■ **Problem**: Copy out the data word for word, starting with the line with "pose: elev=280.6 azim=258.5" and going on through the line with "Dot at: (280, 257)". Include both of those lines.

■ **Task input**:
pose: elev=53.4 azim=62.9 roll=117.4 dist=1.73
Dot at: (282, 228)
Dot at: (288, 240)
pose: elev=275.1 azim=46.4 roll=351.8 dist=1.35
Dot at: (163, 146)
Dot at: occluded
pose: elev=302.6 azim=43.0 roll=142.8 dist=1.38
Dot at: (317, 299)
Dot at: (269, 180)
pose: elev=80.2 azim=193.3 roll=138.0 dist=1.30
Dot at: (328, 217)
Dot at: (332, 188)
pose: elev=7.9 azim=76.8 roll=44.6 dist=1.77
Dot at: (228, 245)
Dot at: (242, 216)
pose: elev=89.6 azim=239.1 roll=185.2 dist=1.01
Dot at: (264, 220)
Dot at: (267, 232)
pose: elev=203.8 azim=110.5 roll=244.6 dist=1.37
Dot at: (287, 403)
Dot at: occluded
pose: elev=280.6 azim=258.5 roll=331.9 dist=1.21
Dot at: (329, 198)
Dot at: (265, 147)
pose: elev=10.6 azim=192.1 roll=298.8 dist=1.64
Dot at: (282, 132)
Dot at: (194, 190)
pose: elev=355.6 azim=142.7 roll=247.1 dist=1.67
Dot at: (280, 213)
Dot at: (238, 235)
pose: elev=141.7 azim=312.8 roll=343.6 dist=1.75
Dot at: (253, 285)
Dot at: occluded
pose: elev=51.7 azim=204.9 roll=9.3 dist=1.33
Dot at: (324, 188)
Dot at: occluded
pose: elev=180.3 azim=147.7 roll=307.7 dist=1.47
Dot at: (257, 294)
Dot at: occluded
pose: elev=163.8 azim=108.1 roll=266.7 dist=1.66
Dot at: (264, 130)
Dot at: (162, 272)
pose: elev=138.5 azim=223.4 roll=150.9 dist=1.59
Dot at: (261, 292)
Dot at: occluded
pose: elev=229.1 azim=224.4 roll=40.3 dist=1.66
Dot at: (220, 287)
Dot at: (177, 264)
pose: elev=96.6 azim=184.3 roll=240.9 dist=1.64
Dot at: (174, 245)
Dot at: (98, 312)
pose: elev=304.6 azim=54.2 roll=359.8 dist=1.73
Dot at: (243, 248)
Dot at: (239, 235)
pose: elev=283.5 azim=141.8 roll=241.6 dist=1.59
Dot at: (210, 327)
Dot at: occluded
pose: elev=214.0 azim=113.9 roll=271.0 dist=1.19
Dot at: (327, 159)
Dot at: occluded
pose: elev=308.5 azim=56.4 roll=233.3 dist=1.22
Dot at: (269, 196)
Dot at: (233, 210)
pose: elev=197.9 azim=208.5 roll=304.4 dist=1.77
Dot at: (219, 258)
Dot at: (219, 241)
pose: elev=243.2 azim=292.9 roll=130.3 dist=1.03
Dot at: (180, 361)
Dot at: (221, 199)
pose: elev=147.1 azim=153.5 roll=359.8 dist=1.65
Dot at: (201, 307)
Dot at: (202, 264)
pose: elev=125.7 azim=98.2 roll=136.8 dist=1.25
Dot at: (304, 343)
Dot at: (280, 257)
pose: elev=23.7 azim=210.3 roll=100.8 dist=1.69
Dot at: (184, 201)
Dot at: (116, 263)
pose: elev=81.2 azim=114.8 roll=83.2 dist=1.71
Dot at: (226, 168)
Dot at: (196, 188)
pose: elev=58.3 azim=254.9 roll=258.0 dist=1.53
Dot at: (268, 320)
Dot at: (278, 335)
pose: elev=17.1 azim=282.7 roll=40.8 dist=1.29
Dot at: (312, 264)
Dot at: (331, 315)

■ **Completed task**:
pose: elev=280.6 azim=258.5 roll=331.9 dist=1.21
Dot at: (329, 198)
Dot at: (265, 147)
pose: elev=10.6 azim=192.1 roll=298.8 dist=1.64
Dot at: (282, 132)
Dot at: (194, 190)
pose: elev=355.6 azim=142.7 roll=247.1 dist=1.67
Dot at: (280, 213)
Dot at: (238, 235)
pose: elev=141.7 azim=312.8 roll=343.6 dist=1.75
Dot at: (253, 285)
Dot at: occluded
pose: elev=51.7 azim=204.9 roll=9.3 dist=1.33
Dot at: (324, 188)
Dot at: occluded
pose: elev=180.3 azim=147.7 roll=307.7 dist=1.47
Dot at: (257, 294)
Dot at: occluded
pose: elev=163.8 azim=108.1 roll=266.7 dist=1.66
Dot at: (264, 130)
Dot at: (162, 272)
pose: elev=138.5 azim=223.4 roll=150.9 dist=1.59
Dot at: (261, 292)
Dot at: occluded
pose: elev=229.1 azim=224.4 roll=40.3 dist=1.66
Dot at: (220, 287)
Dot at: (177, 264)
pose: elev=96.6 azim=184.3 roll=240.9 dist=1.64
Dot at: (174, 245)
Dot at: (98, 312)
pose: elev=304.6 azim=54.2 roll=359.8 dist=1.73
Dot at: (243, 248)
Dot at: (239, 235)
pose: elev=283.5 azim=141.8 roll=241.6 dist=1.59
Dot at: (210, 327)
Dot at: occluded
pose: elev=214.0 azim=113.9 roll=271.0 dist=1.19
Dot at: (327, 159)
Dot at: occluded
pose: elev=308.5 azim=56.4 roll=233.3 dist=1.22
Dot at: (269, 196)
Dot at: (233, 210)
pose: elev=197.9 azim=208.5 roll=304.4 dist=1.77
Dot at: (219, 258)
Dot at: (219, 241)
pose: elev=243.2 azim=292.9 roll=130.3 dist=1.03
Dot at: (180, 361)
Dot at: (221, 199)
pose: elev=147.1 azim=153.5 roll=359.8 dist=1.65
Dot at: (201, 307)
Dot at: (202, 264)
pose: elev=125.7 azim=98.2 roll=136.8 dist=1.25
Dot at: (304, 343)
Dot at: (280, 257)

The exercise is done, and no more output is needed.